Cankun Wang will give an oral presentation on “A Weighted Two-stage Sequence Alignment Framework to Identify DNA Motifs from ChIP-exo Data“, accepted as a regular paper in ICIBM 2023.
[Jun-1-2023] Yuzhou Chang is set to present an intriguing poster titled “Spatial omics feature representation using graph Fourier transform” at the Spatial Biology 2023 US Conference.
[May-29-2023] We are thrilled to announce Dr. Anjun Ma’s commencement in his new role as Clinical Assistant Professor at The Ohio State University, marking an exciting milestone in his professional journey!
[May-25-2023] The paper “scREAD: A Single-Cell RNA-Seq Database for Alzheimer’s Disease” earns a spot on SSRN’s Top Ten download list in the NeurosciRN: Neurodegenerative Disorders & Injuries (Topic).
[May-22-2023] Congratulations Yi Jiang’s triumphant graduation from Shandong University, where he majored in Software Engineering!
[May-21-2023] Congratulations to Xiaoying Wang for successfully completing her PhD dissertation! We commend her exceptional scholarly achievement and profound dedication to her academic journey.

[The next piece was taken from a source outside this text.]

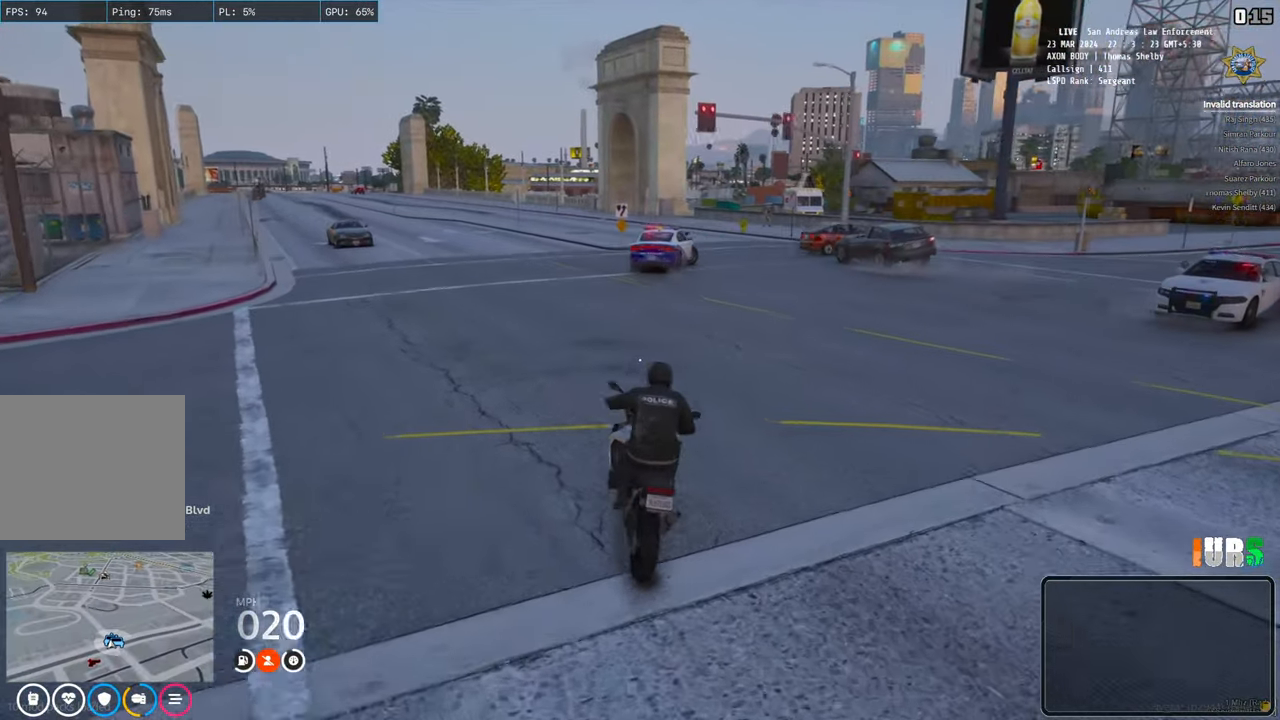
{"keys": ["d"], "events": []}
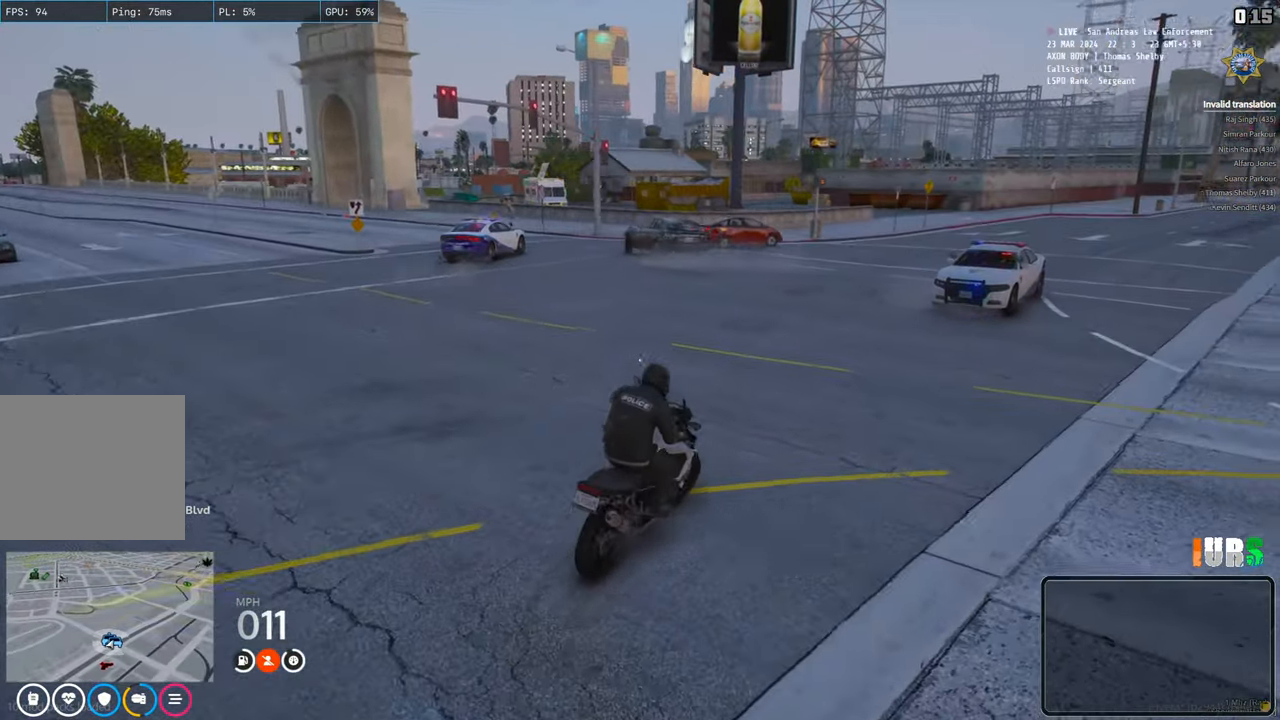
{"keys": ["d", "w"], "events": [[317, "w", "down"]]}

[May-19-2023] Congratulations to Dr. Qin Ma on his promotion to Full Professor by The Ohio State University! We celebrate his outstanding accomplishments and unwavering dedication to his field.
[May-17-2023] Exciting development at BMBL as Megan McNutt accepts the position of Senior Research Technician, commencing her role from June 5, 2023.
[May-13-2023] Dr. Yang Li’s paper entitled “A Weighted Two-stage Sequence Alignment Framework to Identify DNA Motifs from ChIP-exo Data” has been accepted as a regular paper for oral presentation at the International Conference on Intelligent Biology and Medicine (ICIBM 2023).
[May-4-2023] Dr. Jordan Krull had been selected as a Pelotonia Post-Doctoral Scholar through the Pelotonia Scholars Program. Congratulations to Dr. Krull on this achievement!
[Apr-19-2023] The poster “The tumor microbiome associates with features of the tumor microenvironment, treatment outcomes, and histologies; a national collaboration of the exORIEN Consortium” was presented at the 2023 American Association for Cancer Research Annual Meeting.
[Apr-13-2023] Dr. Qin Ma will give an invited keynote presentation “Graph Representation Learning of Single-Cell Omics Data” at the 21st Asia Pacific Bioinformatics Conference (APBC 2023) .
[Apr-10-2023] Hao Cheng presented his project Identifying cell-type-specific senescent cells and signature genes using heterogeneous graph contrastive learning and received the second place poster award in the poster session at the TriState SenNet Annual Conference.
[Mar-22-2023] Our DeepMAPS paper is highlighted by Nature Communications editor, as one of the 50 best papers in the field of Cancer research published at Nature Communications.
[Mar-20-2023] Dr. Qin Ma will give an invited presentation “Graph Representation Learning of Single-cell Omics Data” at the School of Artificial Intelligence at Jilin University.
[Mar-16-2023] The published article “IRIS-EDA: An integrated RNA-Seq interpretation system for gene expression data analysis” has been selected to appear in the PLOS Showcase on Kudos.
[Mar-16-2023] Dr. Qin Ma will give an invited presentation “Single-cell biological network inference using deep learning” at the 2023 MidSouth Computational Biology and Bioinformatics Society (MCBIOS) Conference in Dallas, TX.